REI Berharap Pengembangan Kawasan Perumahan Tak Dibatasi
jpnn.com - JAKARTA - Ketua Umum Dewan Pimpinan Pusat Real Estate Indonesia (DPP REI) Eddy Hussy menyatakan, Rancangan Undang-Undang (RUU) Pertanahan yang kini masih dibahas Komisi II DPR harus dipertegas.
Menurut dia, RUU itu harus mengikuti perkembangan zaman supaya tak membingungkan pengusaha pengembang perumahan di Indonesia.
"RUU Pertanahan ini juga harus mengikuti perkembangan zaman. Ada beberapa hal yang di dalamnya (RUU) tidak applicable," ungkap Eddy ditemui di sela-sela seminar nasional "Quo Vadis RUU Pertanahan" yang digelar Fakultas Hukum Unika Atma Jaya di Jakarta, Kamis (24/4).
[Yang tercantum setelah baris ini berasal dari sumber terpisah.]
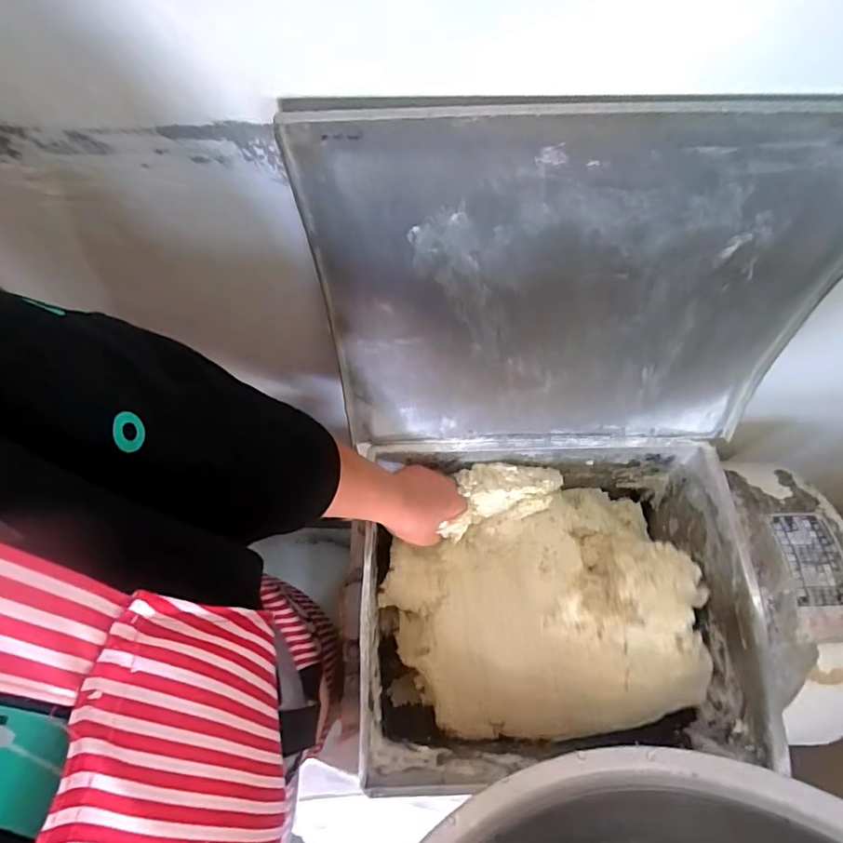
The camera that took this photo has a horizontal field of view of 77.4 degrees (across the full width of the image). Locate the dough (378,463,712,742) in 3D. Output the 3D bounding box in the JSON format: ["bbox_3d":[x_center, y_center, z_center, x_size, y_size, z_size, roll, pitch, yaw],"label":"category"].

Seperti diketahui saat ini pemerintah dan DPR tengah menggodok RUU Pertanahan. Salah satu hal yang akan diatur adalah pembatasan hak guna bangunan untuk kawasan perumahan, perhotelan, dan kawasan industri. Kawasan perumahan dibatasi maksimal 200 hektare, kawasan perhotelan maksimal 100 hektare, dan kawasan industri tidak boleh lebih dari 200 hektare.
Menurut Eddy, sebaiknya luas kawasan perumahan tidak dibatasi hanya 200 hektar. Sebab, kata dia, mau besar atau kecil ukuran lahan itu, biar saja pasar yang menentukan.
"Kami sebagai pengembang, pembangunan kita lebih besar dari pemerintah. Pemerintah bangun fasilitas umum, kita juga lebih besar dari pemerintah," jelasnya.
Karenanya, Eddy menyarankan penentuan luasan lahan semestinya juga harus melibatkan pemerintah daerah. Menurutnya, otonomi daerah memiliki aturan-aturan tersendiri yang tentunya memiliki benefit di daerahnya masing-masing.
"200 hektar itu harus dipertimbangkan karena sudah tidak ideal. Makanya harus besar lagi luasannya. Berapa jumlahnya? Kita serahkan kepada akademisi-akademisi. Kita di REI Juga akan terus melakukan kajian-kajian serta mengajukan usulan tertulis," ujarnya.